Set every record down again, exactly and completely.

##### Material to process #####

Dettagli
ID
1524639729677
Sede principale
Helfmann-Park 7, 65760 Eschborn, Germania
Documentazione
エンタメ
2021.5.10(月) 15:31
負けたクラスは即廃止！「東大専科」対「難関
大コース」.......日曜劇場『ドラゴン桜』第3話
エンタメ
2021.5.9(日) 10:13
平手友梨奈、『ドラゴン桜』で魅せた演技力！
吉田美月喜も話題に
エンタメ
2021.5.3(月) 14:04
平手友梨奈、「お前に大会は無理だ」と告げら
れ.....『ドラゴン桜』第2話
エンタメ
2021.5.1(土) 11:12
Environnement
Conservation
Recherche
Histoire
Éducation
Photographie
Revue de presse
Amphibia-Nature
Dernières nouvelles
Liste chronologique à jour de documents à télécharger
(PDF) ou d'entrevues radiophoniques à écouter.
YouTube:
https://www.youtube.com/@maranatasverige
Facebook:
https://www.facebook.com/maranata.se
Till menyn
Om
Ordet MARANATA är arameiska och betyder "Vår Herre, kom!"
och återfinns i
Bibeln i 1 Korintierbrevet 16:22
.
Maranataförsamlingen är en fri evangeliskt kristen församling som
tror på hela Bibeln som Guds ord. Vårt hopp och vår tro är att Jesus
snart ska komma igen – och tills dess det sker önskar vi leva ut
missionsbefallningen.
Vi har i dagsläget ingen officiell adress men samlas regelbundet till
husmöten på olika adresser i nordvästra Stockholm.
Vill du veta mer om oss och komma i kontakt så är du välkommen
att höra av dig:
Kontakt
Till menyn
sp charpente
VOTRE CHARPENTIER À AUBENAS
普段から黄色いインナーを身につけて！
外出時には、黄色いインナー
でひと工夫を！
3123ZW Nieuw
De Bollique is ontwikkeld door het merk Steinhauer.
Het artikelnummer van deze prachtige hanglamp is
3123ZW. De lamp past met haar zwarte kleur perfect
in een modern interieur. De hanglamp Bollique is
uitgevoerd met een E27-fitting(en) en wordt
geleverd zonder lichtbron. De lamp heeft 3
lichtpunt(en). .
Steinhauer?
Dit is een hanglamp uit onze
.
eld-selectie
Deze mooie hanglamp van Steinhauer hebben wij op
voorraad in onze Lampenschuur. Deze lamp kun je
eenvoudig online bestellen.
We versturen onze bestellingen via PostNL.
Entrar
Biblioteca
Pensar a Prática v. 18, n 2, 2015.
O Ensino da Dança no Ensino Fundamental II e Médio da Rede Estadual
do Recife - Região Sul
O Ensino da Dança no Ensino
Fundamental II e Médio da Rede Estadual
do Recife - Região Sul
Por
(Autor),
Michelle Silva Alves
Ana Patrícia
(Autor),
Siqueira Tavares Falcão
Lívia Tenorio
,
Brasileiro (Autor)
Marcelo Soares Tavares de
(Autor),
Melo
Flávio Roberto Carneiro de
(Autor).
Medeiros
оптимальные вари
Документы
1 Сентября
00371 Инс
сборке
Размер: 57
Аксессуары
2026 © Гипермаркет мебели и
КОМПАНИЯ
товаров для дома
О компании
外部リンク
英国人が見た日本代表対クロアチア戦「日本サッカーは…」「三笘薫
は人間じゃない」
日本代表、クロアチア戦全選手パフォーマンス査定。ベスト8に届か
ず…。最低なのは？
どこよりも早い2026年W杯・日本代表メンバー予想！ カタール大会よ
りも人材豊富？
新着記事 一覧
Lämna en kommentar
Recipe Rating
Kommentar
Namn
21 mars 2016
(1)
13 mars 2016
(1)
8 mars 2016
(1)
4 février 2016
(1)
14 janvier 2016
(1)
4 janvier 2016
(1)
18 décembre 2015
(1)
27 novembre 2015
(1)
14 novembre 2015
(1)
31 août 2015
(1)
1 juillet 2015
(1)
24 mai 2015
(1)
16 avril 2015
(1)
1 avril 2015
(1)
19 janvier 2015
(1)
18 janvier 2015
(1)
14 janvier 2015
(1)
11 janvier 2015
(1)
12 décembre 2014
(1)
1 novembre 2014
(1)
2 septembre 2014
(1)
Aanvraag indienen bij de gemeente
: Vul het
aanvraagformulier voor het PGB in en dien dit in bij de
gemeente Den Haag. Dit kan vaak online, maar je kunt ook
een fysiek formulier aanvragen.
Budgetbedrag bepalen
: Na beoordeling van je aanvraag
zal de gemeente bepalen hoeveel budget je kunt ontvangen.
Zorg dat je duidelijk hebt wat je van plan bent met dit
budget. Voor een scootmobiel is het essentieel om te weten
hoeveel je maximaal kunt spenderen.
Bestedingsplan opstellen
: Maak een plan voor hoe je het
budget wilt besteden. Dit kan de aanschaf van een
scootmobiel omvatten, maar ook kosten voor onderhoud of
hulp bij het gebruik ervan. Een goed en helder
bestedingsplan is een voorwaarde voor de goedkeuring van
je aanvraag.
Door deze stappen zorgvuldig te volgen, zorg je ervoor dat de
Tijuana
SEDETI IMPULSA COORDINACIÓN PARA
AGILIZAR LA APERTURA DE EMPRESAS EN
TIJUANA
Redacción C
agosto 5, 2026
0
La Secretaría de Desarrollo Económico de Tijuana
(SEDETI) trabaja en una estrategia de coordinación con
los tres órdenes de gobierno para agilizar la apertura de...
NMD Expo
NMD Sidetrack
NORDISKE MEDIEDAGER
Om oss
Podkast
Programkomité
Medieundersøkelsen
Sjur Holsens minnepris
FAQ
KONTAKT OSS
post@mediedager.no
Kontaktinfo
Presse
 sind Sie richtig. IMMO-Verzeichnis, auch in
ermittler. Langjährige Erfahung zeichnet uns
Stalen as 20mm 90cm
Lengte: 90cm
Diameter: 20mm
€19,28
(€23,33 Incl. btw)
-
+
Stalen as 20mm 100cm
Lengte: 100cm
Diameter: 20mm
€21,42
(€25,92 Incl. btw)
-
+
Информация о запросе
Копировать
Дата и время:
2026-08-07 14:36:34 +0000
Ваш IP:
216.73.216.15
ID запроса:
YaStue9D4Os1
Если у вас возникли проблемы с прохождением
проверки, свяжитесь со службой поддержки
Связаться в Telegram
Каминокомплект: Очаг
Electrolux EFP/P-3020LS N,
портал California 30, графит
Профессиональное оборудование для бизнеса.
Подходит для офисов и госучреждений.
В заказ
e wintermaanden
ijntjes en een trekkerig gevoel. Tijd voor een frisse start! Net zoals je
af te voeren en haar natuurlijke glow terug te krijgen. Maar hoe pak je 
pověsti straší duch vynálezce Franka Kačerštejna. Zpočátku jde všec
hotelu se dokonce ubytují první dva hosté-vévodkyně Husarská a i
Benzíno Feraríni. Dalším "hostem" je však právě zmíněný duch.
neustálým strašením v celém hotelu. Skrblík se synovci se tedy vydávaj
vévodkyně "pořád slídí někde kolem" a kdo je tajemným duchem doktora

#####

**Answer space**
Dettagli
ID
1524639729677
Sede principale
Helfmann-Park 7, 65760 Eschborn, Germania
Documentazione
エンタメ
2021.5.10(月) 15:31
負けたクラスは即廃止！「東大専科」対「難関
大コース」.......日曜劇場『ドラゴン桜』第3話
エンタメ
2021.5.9(日) 10:13
平手友梨奈、『ドラゴン桜』で魅せた演技力！
吉田美月喜も話題に
エンタメ
2021.5.3(月) 14:04
平手友梨奈、「お前に大会は無理だ」と告げら
れ.....『ドラゴン桜』第2話
エンタメ
2021.5.1(土) 11:12
Environnement
Conservation
Recherche
Histoire
Éducation
Photographie
Revue de presse
Amphibia-Nature
Dernières nouvelles
Liste chronologique à jour de documents à télécharger
(PDF) ou d'entrevues radiophoniques à écouter.
YouTube:
https://www.youtube.com/@maranatasverige
Facebook:
https://www.facebook.com/maranata.se
Till menyn
Om
Ordet MARANATA är arameiska och betyder "Vår Herre, kom!"
och återfinns i
Bibeln i 1 Korintierbrevet 16:22
.
Maranataförsamlingen är en fri evangeliskt kristen församling som
tror på hela Bibeln som Guds ord. Vårt hopp och vår tro är att Jesus
snart ska komma igen – och tills dess det sker önskar vi leva ut
missionsbefallningen.
Vi har i dagsläget ingen officiell adress men samlas regelbundet till
husmöten på olika adresser i nordvästra Stockholm.
Vill du veta mer om oss och komma i kontakt så är du välkommen
att höra av dig:
Kontakt
Till menyn
sp charpente
VOTRE CHARPENTIER À AUBENAS
普段から黄色いインナーを身につけて！
外出時には、黄色いインナー
でひと工夫を！
3123ZW Nieuw
De Bollique is ontwikkeld door het merk Steinhauer.
Het artikelnummer van deze prachtige hanglamp is
3123ZW. De lamp past met haar zwarte kleur perfect
in een modern interieur. De hanglamp Bollique is
uitgevoerd met een E27-fitting(en) en wordt
geleverd zonder lichtbron. De lamp heeft 3
lichtpunt(en). .
Steinhauer?
Dit is een hanglamp uit onze
.
eld-selectie
Deze mooie hanglamp van Steinhauer hebben wij op
voorraad in onze Lampenschuur. Deze lamp kun je
eenvoudig online bestellen.
We versturen onze bestellingen via PostNL.
Entrar
Biblioteca
Pensar a Prática v. 18, n 2, 2015.
O Ensino da Dança no Ensino Fundamental II e Médio da Rede Estadual
do Recife - Região Sul
O Ensino da Dança no Ensino
Fundamental II e Médio da Rede Estadual
do Recife - Região Sul
Por
(Autor),
Michelle Silva Alves
Ana Patrícia
(Autor),
Siqueira Tavares Falcão
Lívia Tenorio
,
Brasileiro (Autor)
Marcelo Soares Tavares de
(Autor),
Melo
Flávio Roberto Carneiro de
(Autor).
Medeiros
оптимальные вари
Документы
1 Сентября
00371 Инс
сборке
Размер: 57
Аксессуары
2026 © Гипермаркет мебели и
КОМПАНИЯ
товаров для дома
О компании
外部リンク
英国人が見た日本代表対クロアチア戦「日本サッカーは…」「三笘薫
は人間じゃない」
日本代表、クロアチア戦全選手パフォーマンス査定。ベスト8に届か
ず…。最低なのは？
どこよりも早い2026年W杯・日本代表メンバー予想！ カタール大会よ
りも人材豊富？
新着記事 一覧
Lämna en kommentar
Recipe Rating
Kommentar
Namn
21 mars 2016
(1)
13 mars 2016
(1)
8 mars 2016
(1)
4 février 2016
(1)
14 janvier 2016
(1)
4 janvier 2016
(1)
18 décembre 2015
(1)
27 novembre 2015
(1)
14 novembre 2015
(1)
31 août 2015
(1)
1 juillet 2015
(1)
24 mai 2015
(1)
16 avril 2015
(1)
1 avril 2015
(1)
19 janvier 2015
(1)
18 janvier 2015
(1)
14 janvier 2015
(1)
11 janvier 2015
(1)
12 décembre 2014
(1)
1 novembre 2014
(1)
2 septembre 2014
(1)
Aanvraag indienen bij de gemeente
: Vul het
aanvraagformulier voor het PGB in en dien dit in bij de
gemeente Den Haag. Dit kan vaak online, maar je kunt ook
een fysiek formulier aanvragen.
Budgetbedrag bepalen
: Na beoordeling van je aanvraag
zal de gemeente bepalen hoeveel budget je kunt ontvangen.
Zorg dat je duidelijk hebt wat je van plan bent met dit
budget. Voor een scootmobiel is het essentieel om te weten
hoeveel je maximaal kunt spenderen.
Bestedingsplan opstellen
: Maak een plan voor hoe je het
budget wilt besteden. Dit kan de aanschaf van een
scootmobiel omvatten, maar ook kosten voor onderhoud of
hulp bij het gebruik ervan. Een goed en helder
bestedingsplan is een voorwaarde voor de goedkeuring van
je aanvraag.
Door deze stappen zorgvuldig te volgen, zorg je ervoor dat de
Tijuana
SEDETI IMPULSA COORDINACIÓN PARA
AGILIZAR LA APERTURA DE EMPRESAS EN
TIJUANA
Redacción C
agosto 5, 2026
0
La Secretaría de Desarrollo Económico de Tijuana
(SEDETI) trabaja en una estrategia de coordinación con
los tres órdenes de gobierno para agilizar la apertura de...
NMD Expo
NMD Sidetrack
NORDISKE MEDIEDAGER
Om oss
Podkast
Programkomité
Medieundersøkelsen
Sjur Holsens minnepris
FAQ
KONTAKT OSS
post@mediedager.no
Kontaktinfo
Presse
 sind Sie richtig. IMMO-Verzeichnis, auch in
ermittler. Langjährige Erfahung zeichnet uns
Stalen as 20mm 90cm
Lengte: 90cm
Diameter: 20mm
€19,28
(€23,33 Incl. btw)
-
+
Stalen as 20mm 100cm
Lengte: 100cm
Diameter: 20mm
€21,42
(€25,92 Incl. btw)
-
+
Информация о запросе
Копировать
Дата и время:
2026-08-07 14:36:34 +0000
Ваш IP:
216.73.216.15
ID запроса:
YaStue9D4Os1
Если у вас возникли проблемы с прохождением
проверки, свяжитесь со службой поддержки
Связаться в Telegram
Каминокомплект: Очаг
Electrolux EFP/P-3020LS N,
портал California 30, графит
Профессиональное оборудование для бизнеса.
Подходит для офисов и госучреждений.
В заказ
e wintermaanden
ijntjes en een trekkerig gevoel. Tijd voor een frisse start! Net zoals je
af te voeren en haar natuurlijke glow terug te krijgen. Maar hoe pak je 
pověsti straší duch vynálezce Franka Kačerštejna. Zpočátku jde všec
hotelu se dokonce ubytují první dva hosté-vévodkyně Husarská a i
Benzíno Feraríni. Dalším "hostem" je však právě zmíněný duch.
neustálým strašením v celém hotelu. Skrblík se synovci se tedy vydávaj
vévodkyně "pořád slídí někde kolem" a kdo je tajemným duchem doktora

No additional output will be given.